Deploying an Ollama App

Introduction

Ollama is an open-source local LLM server that runs models through a simple HTTP API. Deploying Ollama with a Dockerfile on Klutch.sh provides reproducible builds, managed secrets, and persistent storage for downloaded models—all configured from klutch.sh/app. This guide covers installation, repository prep, a production-ready Dockerfile, deployment steps, Nixpacks overrides, sample API usage, and production tips.

Prerequisites

A Klutch.sh account (sign up)
A GitHub repository containing your Dockerfile (GitHub is the only supported git source)
Model selection and sizing plan (model weights persist on disk)
Optional API keys if you proxy or augment requests externally

For onboarding, see the Quick Start.

Architecture and ports

Ollama exposes an HTTP API on internal port 11434; choose HTTP traffic.
Persistent storage is required for model weights and caches.

Repository layout

ollama/
├── Dockerfile              # Must be at repo root for auto-detection
└── README.md

Keep secrets out of Git; store them in Klutch.sh environment variables.
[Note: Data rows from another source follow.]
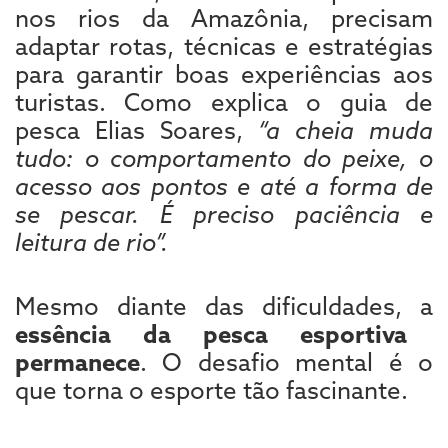
nos rios da Amazônia, precisam
adaptar rotas, técnicas e estratégias
para garantir boas experiências aos
turistas. Como explica o guia de
pesca Elias Soares,
“a cheia muda
tudo: o comportamento do peixe, o
acesso aos pontos e até a forma de
se pescar. É preciso paciência e
leitura de rio”.
Mesmo diante das dificuldades, a
essência da pesca esportiva
permanece
. O desafio mental é o
que torna o esporte tão fascinante.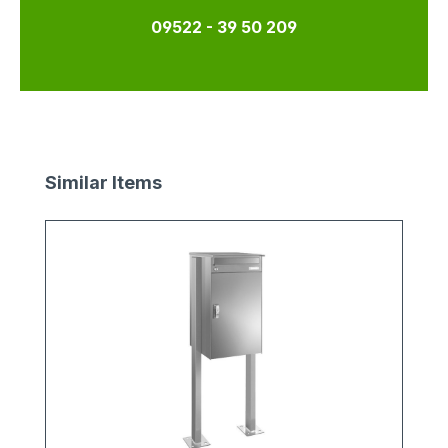
09522 - 39 50 209
Produktgalerie überspringen
Similar Items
Installation (local) and starter commands

Validate locally before pushing to GitHub:

docker build -t ollama-local .
docker run -p 11434:11434 ollama-local

Dockerfile for Ollama (production-ready)

Place this Dockerfile at the repo root; Klutch.sh auto-detects it (no Docker selection in the UI):

FROM ollama/ollama:latest

ENV OLLAMA_HOST=0.0.0.0:11434

EXPOSE 11434
CMD ["serve"]

Notes:

Pin the image tag (e.g., ollama/ollama:0.3.x) for stability; update intentionally.
To preload models, add RUN ollama pull llama3 (adjust model name) during build.
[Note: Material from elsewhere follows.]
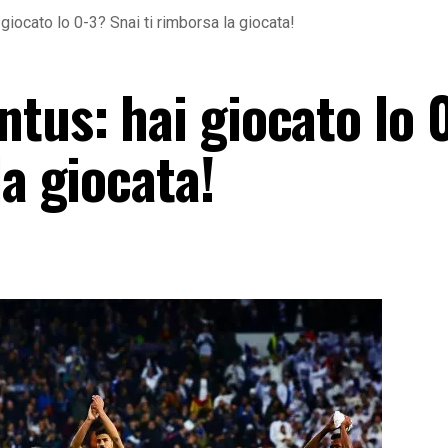
giocato lo 0-3? Snai ti rimborsa la giocata!
tus: hai giocato lo 
la giocata!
Environment variables (Klutch.sh)

Set these in Klutch.sh before deploying:

OLLAMA_HOST=0.0.0.0:11434
Optional: OLLAMA_MODELS=/root/.ollama/models (default), tuning flags for concurrency if needed.

If you deploy without the Dockerfile and need Nixpacks overrides (not typical for Ollama):

NIXPACKS_START_CMD=ollama serve

Attach persistent volumes

In Klutch.sh storage settings, add mount paths and sizes (no names required):

/root/.ollama — model weights and cache.

Ensure this path is writable inside the container.

Deploy Ollama on Klutch.sh (Dockerfile workflow)

Push your repository—with the Dockerfile at the root—to GitHub.
Open klutch.sh/app, create a project, and add an app.
Select HTTP traffic and set the internal port to 11434.
Add the environment variables above (and any model preload choices if you customized the image).
Attach a persistent volume for /root/.ollama, sized for your model set.
Deploy. Your Ollama API will be reachable at https://example-app.klutch.sh; attach a custom domain if desired.

Sample API usage

Run a prompt against a model (pulls the model if not present):

curl -X POST "https://example-app.klutch.sh/api/generate" \
  -H "Content-Type: application/json" \
  -d '{"model":"llama3","prompt":"Say hello from Klutch.sh"}'

Health checks and production tips

Add an HTTP probe to / or /api/tags for readiness.
Enforce HTTPS at the edge; forward internally to port 11434.
Monitor disk usage on /root/.ollama; resize before it fills.
Pin image and model versions; test upgrades in staging.
Keep any external API keys in Klutch.sh secrets and rotate regularly.

Ollama on Klutch.sh combines reproducible Docker builds with managed secrets, persistent storage, and flexible HTTP/TCP routing. With the Dockerfile at the repo root, port 11434 configured, and models persisted, you can serve local LLMs without extra YAML or workflow overhead.